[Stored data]
BEGIN
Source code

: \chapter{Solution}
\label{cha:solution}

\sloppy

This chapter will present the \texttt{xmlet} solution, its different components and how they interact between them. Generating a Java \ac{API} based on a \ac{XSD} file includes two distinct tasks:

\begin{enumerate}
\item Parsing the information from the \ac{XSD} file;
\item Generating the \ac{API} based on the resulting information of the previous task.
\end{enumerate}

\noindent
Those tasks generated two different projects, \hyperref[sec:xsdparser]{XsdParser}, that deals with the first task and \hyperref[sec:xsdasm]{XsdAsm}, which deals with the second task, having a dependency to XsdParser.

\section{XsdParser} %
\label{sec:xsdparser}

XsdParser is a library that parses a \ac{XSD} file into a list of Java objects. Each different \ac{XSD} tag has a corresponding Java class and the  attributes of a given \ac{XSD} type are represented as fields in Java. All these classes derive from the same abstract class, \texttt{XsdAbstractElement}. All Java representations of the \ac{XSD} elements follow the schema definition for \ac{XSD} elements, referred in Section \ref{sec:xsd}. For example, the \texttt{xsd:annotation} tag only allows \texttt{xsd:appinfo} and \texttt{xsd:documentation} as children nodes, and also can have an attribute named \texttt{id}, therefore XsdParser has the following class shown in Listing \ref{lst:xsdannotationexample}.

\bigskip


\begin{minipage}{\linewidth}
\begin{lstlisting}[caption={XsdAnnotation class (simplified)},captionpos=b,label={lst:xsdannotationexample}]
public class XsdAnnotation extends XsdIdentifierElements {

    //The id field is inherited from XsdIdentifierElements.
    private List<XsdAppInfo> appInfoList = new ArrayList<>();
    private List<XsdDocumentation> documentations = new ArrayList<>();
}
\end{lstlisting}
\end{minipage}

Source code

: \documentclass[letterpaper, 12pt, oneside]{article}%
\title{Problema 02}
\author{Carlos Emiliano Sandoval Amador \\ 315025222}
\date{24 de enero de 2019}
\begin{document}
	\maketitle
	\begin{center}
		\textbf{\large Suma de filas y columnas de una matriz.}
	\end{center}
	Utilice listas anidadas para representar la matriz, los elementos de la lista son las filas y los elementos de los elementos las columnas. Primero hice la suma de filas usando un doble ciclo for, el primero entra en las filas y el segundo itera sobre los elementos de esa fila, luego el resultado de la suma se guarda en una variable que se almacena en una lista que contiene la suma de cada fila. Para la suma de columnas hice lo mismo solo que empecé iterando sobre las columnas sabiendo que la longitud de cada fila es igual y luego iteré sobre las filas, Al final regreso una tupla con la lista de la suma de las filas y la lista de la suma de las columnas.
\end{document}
END
INSTRUCTIONS TO FOLLOW:
The data above must be returned in full, exactly as written.

SOLUTION TO THIS PROBLEM:
Source code

: \chapter{Solution}
\label{cha:solution}

\sloppy

This chapter will present the \texttt{xmlet} solution, its different components and how they interact between them. Generating a Java \ac{API} based on a \ac{XSD} file includes two distinct tasks:

\begin{enumerate}
\item Parsing the information from the \ac{XSD} file;
\item Generating the \ac{API} based on the resulting information of the previous task.
\end{enumerate}

\noindent
Those tasks generated two different projects, \hyperref[sec:xsdparser]{XsdParser}, that deals with the first task and \hyperref[sec:xsdasm]{XsdAsm}, which deals with the second task, having a dependency to XsdParser.

\section{XsdParser} %
\label{sec:xsdparser}

XsdParser is a library that parses a \ac{XSD} file into a list of Java objects. Each different \ac{XSD} tag has a corresponding Java class and the  attributes of a given \ac{XSD} type are represented as fields in Java. All these classes derive from the same abstract class, \texttt{XsdAbstractElement}. All Java representations of the \ac{XSD} elements follow the schema definition for \ac{XSD} elements, referred in Section \ref{sec:xsd}. For example, the \texttt{xsd:annotation} tag only allows \texttt{xsd:appinfo} and \texttt{xsd:documentation} as children nodes, and also can have an attribute named \texttt{id}, therefore XsdParser has the following class shown in Listing \ref{lst:xsdannotationexample}.

\bigskip


\begin{minipage}{\linewidth}
\begin{lstlisting}[caption={XsdAnnotation class (simplified)},captionpos=b,label={lst:xsdannotationexample}]
public class XsdAnnotation extends XsdIdentifierElements {

    //The id field is inherited from XsdIdentifierElements.
    private List<XsdAppInfo> appInfoList = new ArrayList<>();
    private List<XsdDocumentation> documentations = new ArrayList<>();
}
\end{lstlisting}
\end{minipage}

Source code

: \documentclass[letterpaper, 12pt, oneside]{article}%
\title{Problema 02}
\author{Carlos Emiliano Sandoval Amador \\ 315025222}
\date{24 de enero de 2019}
\begin{document}
	\maketitle
	\begin{center}
		\textbf{\large Suma de filas y columnas de una matriz.}
	\end{center}
	Utilice listas anidadas para representar la matriz, los elementos de la lista son las filas y los elementos de los elementos las columnas. Primero hice la suma de filas usando un doble ciclo for, el primero entra en las filas y el segundo itera sobre los elementos de esa fila, luego el resultado de la suma se guarda en una variable que se almacena en una lista que contiene la suma de cada fila. Para la suma de columnas hice lo mismo solo que empecé iterando sobre las columnas sabiendo que la longitud de cada fila es igual y luego iteré sobre las filas, Al final regreso una tupla con la lista de la suma de las filas y la lista de la suma de las columnas.
\end{document}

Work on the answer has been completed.